Ben Akabueze, director-general of the budget office of the federation, has disclosed that Nigeria’s cost of governance is more than infrastructure.
Akabueze explained that the country’s high recurrent expenditure has constrained investment in capital projects meant to improve the standard of living.
The budget DG who disclosed this during a virtual presentation on Tuesday, May 4, said that Nigeria’s current spending structure is unsustainable.
He added that low revenue collection and high recurrent costs have resulted in actual capital expenditure below N2 trillion ($4.88 billion) a year for a decade.
Akabueze explained further that recurrent spending, allocated towards salaries and running costs, has accounted for more than 75 percent of the public budget every year since 2011.

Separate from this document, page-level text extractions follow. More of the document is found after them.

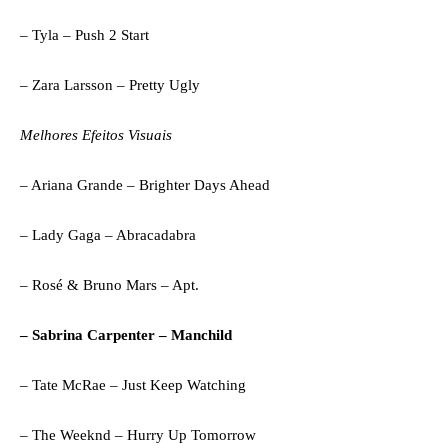
– Tyla – Push 2 Start
– Zara Larsson – Pretty Ugly
Melhores Efeitos Visuais
– Ariana Grande – Brighter Days Ahead
– Lady Gaga – Abracadabra
– Rosé & Bruno Mars – Apt.
– Sabrina Carpenter – Manchild
– Tate McRae – Just Keep Watching
– The Weeknd – Hurry Up Tomorrow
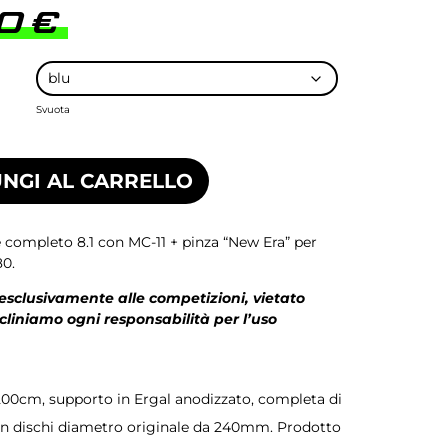
00
€
Svuota
NGI AL CARRELLO
e completo 8.1 con MC-11 + pinza “New Era” per
80.
 esclusivamente alle competizioni, vietato
ecliniamo ogni responsabilità per l’uso
200cm, supporto in Ergal anodizzato, completa di
 con dischi diametro originale da 240mm. Prodotto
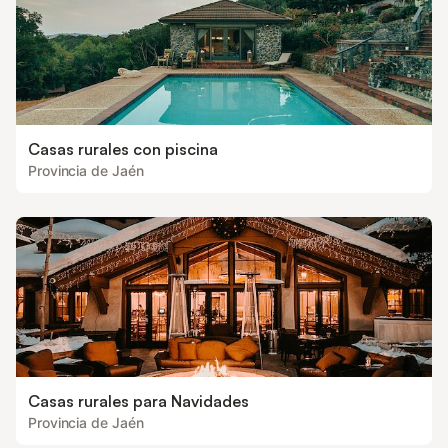
Casas rurales con piscina
Provincia de Jaén
Casas rurales para Navidades
Provincia de Jaén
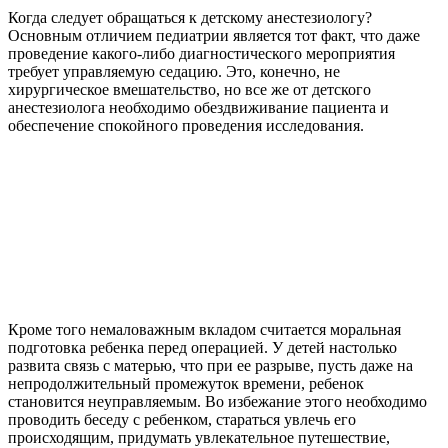
Когда следует обращаться к детскому анестезиологу?
Основным отличием педиатрии является тот факт, что даже
проведение какого-либо диагностического мероприятия
требует управляемую седацию. Это, конечно, не
хирургическое вмешательство, но все же от детского
анестезиолога необходимо обездвиживание пациента и
обеспечение спокойного проведения исследования.
Кроме того немаловажным вкладом считается моральная
подготовка ребенка перед операцией. У детей настолько
развита связь с матерью, что при ее разрыве, пусть даже на
непродолжительный промежуток времени, ребенок
становится неуправляемым. Во избежание этого необходимо
проводить беседу с ребенком, стараться увлечь его
происходящим, придумать увлекательное путешествие,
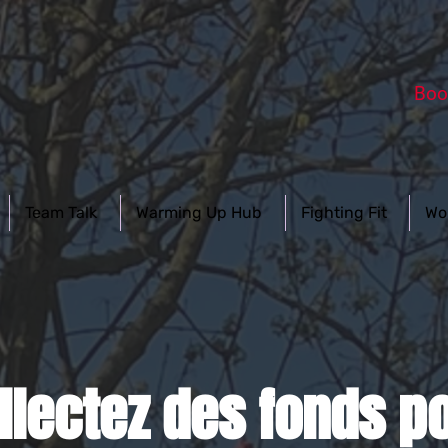
Boo
Team Talk
Warming Up Hub
Fighting Fit
Wo
llectez des fonds p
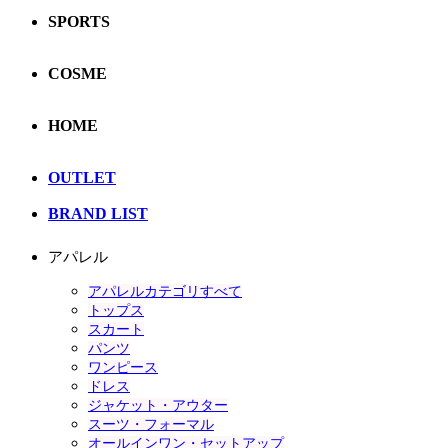
SPORTS
COSME
HOME
OUTLET
BRAND LIST
アパレル
アパレルカテゴリすべて
トップス
スカート
パンツ
ワンピース
ドレス
ジャケット・アウター
スーツ・フォーマル
オールインワン・セットアップ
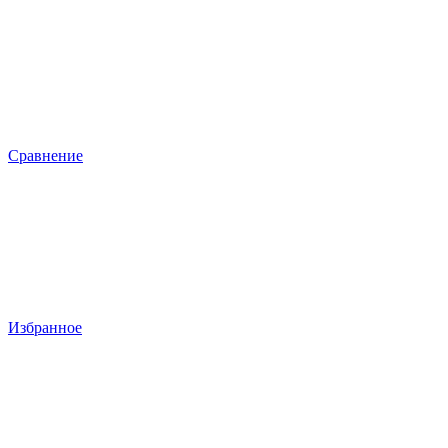
Сравнение
Избранное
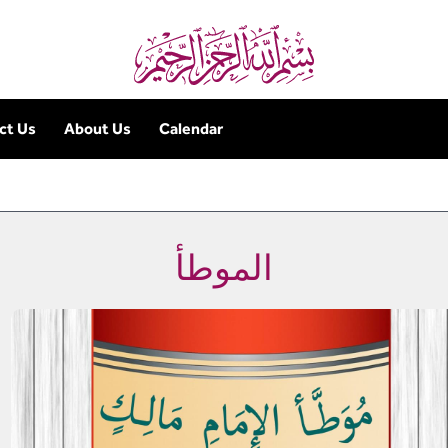
ct Us
About Us
Calendar
الموطأ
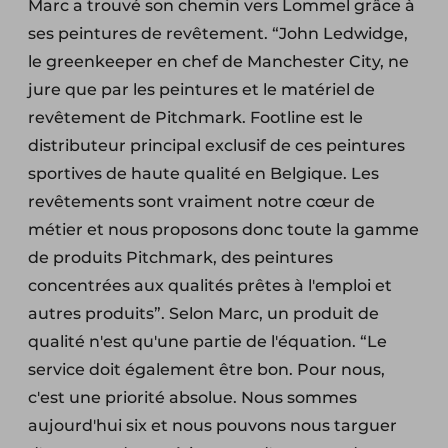
Marc a trouvé son chemin vers Lommel grâce à
ses peintures de revêtement. “John Ledwidge,
le greenkeeper en chef de Manchester City, ne
jure que par les peintures et le matériel de
revêtement de Pitchmark. Footline est le
distributeur principal exclusif de ces peintures
sportives de haute qualité en Belgique. Les
revêtements sont vraiment notre cœur de
métier et nous proposons donc toute la gamme
de produits Pitchmark, des peintures
concentrées aux qualités prêtes à l'emploi et
autres produits”. Selon Marc, un produit de
qualité n'est qu'une partie de l'équation. “Le
service doit également être bon. Pour nous,
c'est une priorité absolue. Nous sommes
aujourd'hui six et nous pouvons nous targuer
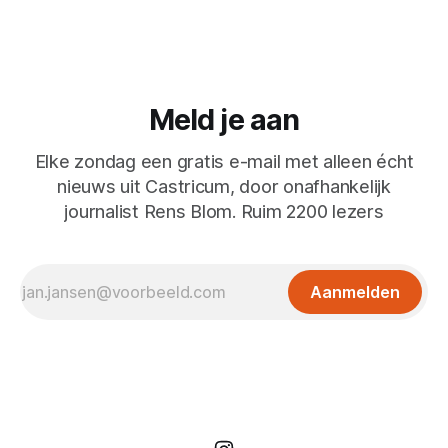
Meld je aan
Elke zondag een gratis e-mail met alleen écht
nieuws uit Castricum, door onafhankelijk
journalist Rens Blom. Ruim 2200 lezers
Aanmelden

According to him, “Hence, the investments required to bridge the infrastructure gap are way beyond the means available to the government.
“Huge recurrent expenditure has constrained the provision of good roads, steady power supply, health care services, quality education and quality shelter.”
Akabueze, however, called for a return to the regional government, saying the constitution should be amended to create six regions to replace the existing 36 states.
The DG stated that there is a need for the reduction of ministers to a maximum of 24 while federal ministries should be reduced to less than 20.
According to him, “No country can develop where a large part of its earnings is spent on administrative structures rather than on capital investment.”
Techeconomy.ng earlier reported that the federal government has directed the National Salaries, Incomes & Wages Commission (NSIWC) to review salaries of civil servants and some federal agencies.
Zainab Ahmed, minister of finance, budget and national planning, disclosed this at a policy dialogue on corruption and cost of governance in Nigeria, organised by the Independent Corrupt Practices Commission (ICPC) in Abuja on Tuesday, May 4.
Ahmed, however, asked all ministries, departments and agencies (MDAs) of government to come together to cut the cost of governance amid dwindling revenue.